ASSIGNMENT:
Use the entries below and reproduce exactly the lines from the one containing "secondaire ordinaire pour l’année" down to the one containing "écoles secondaires", both of them included.

DATA TO USE:

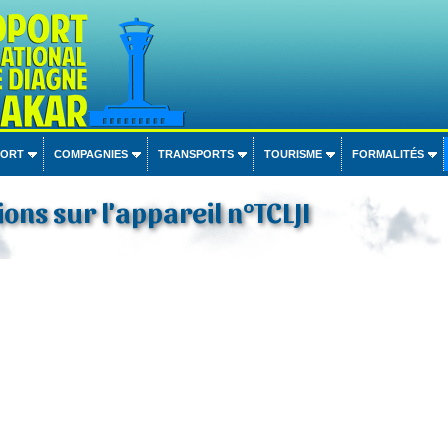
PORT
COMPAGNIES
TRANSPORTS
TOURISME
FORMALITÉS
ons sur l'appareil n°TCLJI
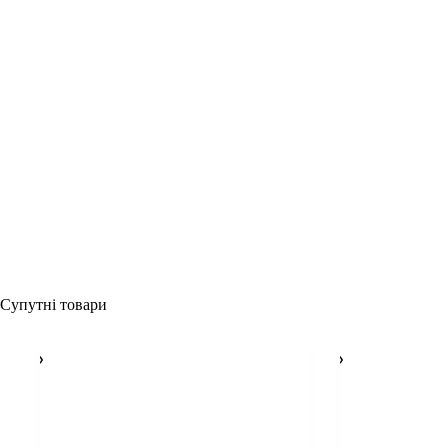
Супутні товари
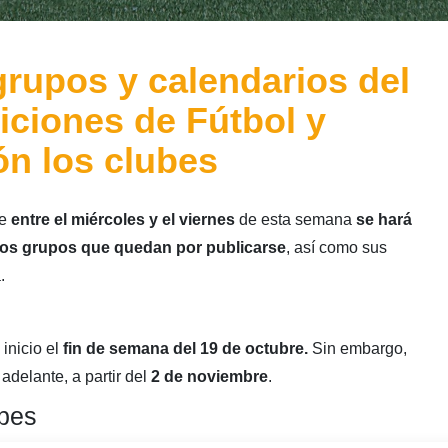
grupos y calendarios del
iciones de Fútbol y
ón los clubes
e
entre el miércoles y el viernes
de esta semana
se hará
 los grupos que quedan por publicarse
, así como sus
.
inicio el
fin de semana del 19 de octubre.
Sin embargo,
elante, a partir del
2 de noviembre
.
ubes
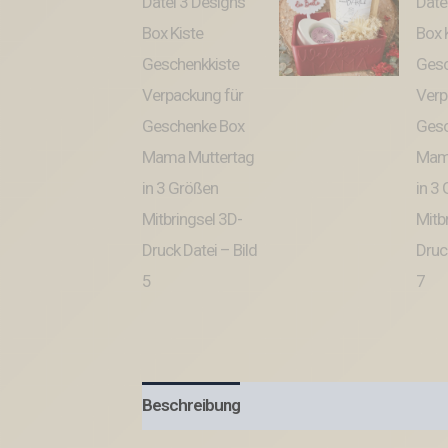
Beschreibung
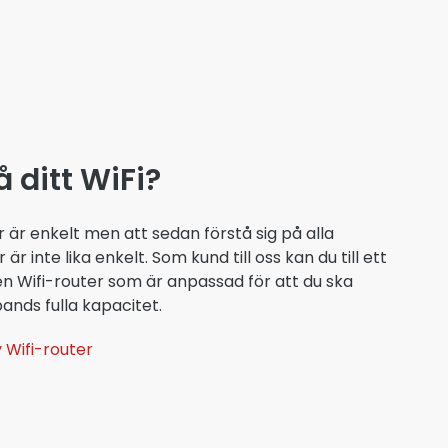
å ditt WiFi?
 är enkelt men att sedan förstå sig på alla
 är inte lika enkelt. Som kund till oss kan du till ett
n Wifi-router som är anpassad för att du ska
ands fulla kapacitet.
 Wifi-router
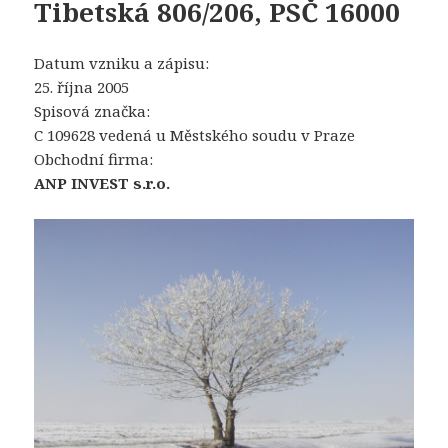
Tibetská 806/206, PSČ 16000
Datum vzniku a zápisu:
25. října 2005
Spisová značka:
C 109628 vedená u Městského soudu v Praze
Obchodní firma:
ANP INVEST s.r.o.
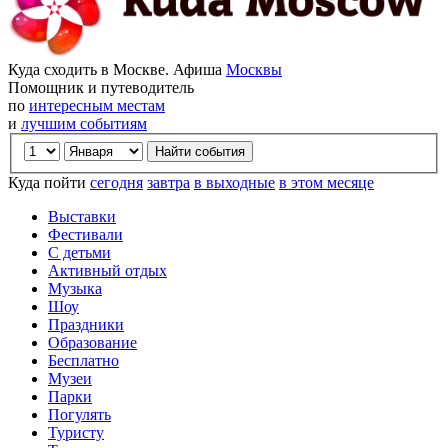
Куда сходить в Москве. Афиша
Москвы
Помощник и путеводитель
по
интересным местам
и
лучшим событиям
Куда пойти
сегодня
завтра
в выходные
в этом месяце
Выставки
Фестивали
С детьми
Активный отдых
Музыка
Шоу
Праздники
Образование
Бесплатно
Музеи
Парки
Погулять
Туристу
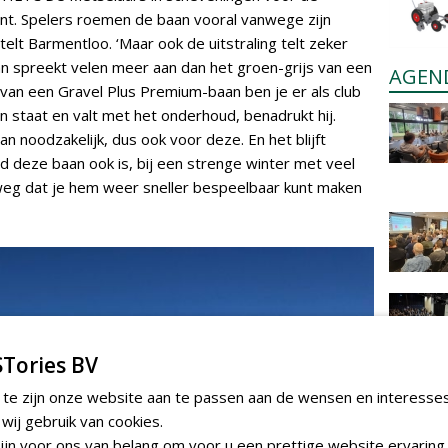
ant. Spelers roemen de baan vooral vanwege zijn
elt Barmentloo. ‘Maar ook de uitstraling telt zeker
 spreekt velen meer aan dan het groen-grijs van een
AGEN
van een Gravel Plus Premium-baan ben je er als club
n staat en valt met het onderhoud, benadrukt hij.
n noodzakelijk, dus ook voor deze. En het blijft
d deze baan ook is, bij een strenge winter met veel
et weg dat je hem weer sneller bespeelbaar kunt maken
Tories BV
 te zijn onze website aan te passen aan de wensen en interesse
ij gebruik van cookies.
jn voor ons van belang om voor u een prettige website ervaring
---
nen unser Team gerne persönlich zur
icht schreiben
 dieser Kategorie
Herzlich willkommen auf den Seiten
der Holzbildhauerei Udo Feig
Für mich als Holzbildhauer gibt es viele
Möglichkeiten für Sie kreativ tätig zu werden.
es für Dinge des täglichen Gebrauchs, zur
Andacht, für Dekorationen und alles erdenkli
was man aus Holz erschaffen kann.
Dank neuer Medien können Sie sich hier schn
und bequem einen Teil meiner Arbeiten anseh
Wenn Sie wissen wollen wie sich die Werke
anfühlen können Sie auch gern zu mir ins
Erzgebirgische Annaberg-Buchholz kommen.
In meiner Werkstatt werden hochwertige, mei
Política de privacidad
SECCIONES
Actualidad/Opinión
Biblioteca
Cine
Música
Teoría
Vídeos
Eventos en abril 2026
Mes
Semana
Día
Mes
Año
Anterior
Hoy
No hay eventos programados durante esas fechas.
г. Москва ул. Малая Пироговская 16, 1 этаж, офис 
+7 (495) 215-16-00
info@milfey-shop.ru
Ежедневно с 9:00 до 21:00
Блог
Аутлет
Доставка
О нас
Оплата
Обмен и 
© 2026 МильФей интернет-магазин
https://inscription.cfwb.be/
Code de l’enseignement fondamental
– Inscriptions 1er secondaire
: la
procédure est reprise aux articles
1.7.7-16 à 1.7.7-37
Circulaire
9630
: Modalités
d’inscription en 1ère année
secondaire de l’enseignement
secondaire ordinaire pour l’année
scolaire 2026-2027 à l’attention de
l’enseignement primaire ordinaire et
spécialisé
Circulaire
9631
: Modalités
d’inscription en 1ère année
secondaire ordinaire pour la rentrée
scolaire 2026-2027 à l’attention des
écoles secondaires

RESULT FOR THIS EXERCISE:
secondaire ordinaire pour l’année
scolaire 2026-2027 à l’attention de
l’enseignement primaire ordinaire et
spécialisé
Circulaire
9631
: Modalités
d’inscription en 1ère année
secondaire ordinaire pour la rentrée
scolaire 2026-2027 à l’attention des
écoles secondaires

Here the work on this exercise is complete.